### EXERCISE
Set down exactly the lines in the records below that run from the line with "pinky dip: (929, 857)" to the line with "middle pip: (1181, 789)", inclusive, and nothing more.

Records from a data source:
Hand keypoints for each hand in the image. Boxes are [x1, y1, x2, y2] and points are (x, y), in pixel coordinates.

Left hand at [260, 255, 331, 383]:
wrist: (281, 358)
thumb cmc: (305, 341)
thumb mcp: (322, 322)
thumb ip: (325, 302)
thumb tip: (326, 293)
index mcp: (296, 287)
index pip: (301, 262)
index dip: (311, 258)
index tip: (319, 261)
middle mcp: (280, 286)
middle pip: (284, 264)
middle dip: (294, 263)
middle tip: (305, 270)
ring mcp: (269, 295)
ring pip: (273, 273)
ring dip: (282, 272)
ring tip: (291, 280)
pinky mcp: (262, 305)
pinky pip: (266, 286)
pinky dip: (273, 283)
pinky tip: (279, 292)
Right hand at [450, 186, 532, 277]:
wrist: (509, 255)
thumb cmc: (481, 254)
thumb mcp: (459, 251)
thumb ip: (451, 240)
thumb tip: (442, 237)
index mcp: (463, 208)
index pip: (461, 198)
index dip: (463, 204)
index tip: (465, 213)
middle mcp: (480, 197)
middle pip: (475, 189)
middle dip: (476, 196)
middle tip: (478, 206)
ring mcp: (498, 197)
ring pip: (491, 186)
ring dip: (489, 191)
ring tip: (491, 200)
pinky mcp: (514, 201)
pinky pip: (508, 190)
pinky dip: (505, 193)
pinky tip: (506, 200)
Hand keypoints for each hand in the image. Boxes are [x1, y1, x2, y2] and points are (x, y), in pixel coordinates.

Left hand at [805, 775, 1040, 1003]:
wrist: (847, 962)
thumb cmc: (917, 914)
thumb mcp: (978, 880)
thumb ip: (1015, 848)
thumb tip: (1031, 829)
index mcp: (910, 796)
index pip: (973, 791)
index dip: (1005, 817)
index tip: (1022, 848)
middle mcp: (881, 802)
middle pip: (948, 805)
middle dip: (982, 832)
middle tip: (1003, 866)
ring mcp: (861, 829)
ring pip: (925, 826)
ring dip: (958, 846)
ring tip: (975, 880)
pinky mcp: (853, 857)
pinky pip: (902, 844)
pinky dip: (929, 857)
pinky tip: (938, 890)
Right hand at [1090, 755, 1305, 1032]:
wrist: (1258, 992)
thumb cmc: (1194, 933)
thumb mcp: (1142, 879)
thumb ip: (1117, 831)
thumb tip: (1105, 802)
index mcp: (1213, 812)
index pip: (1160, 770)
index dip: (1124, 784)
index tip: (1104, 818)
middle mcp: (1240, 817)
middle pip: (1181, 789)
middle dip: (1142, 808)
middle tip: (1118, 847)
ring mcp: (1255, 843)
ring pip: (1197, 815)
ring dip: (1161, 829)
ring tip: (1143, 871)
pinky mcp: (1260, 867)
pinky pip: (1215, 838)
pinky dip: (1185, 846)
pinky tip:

### SOLUTION FOR THIS TASK
pinky dip: (929, 857)
pinky tip: (938, 890)
Right hand at [1090, 755, 1305, 1032]:
wrist: (1258, 992)
thumb cmc: (1194, 933)
thumb mcp: (1142, 879)
thumb ip: (1117, 831)
thumb tip: (1105, 802)
index mcp: (1213, 812)
index pip: (1160, 770)
index dip: (1124, 784)
index tip: (1104, 818)
middle mcp: (1240, 817)
middle pip: (1181, 789)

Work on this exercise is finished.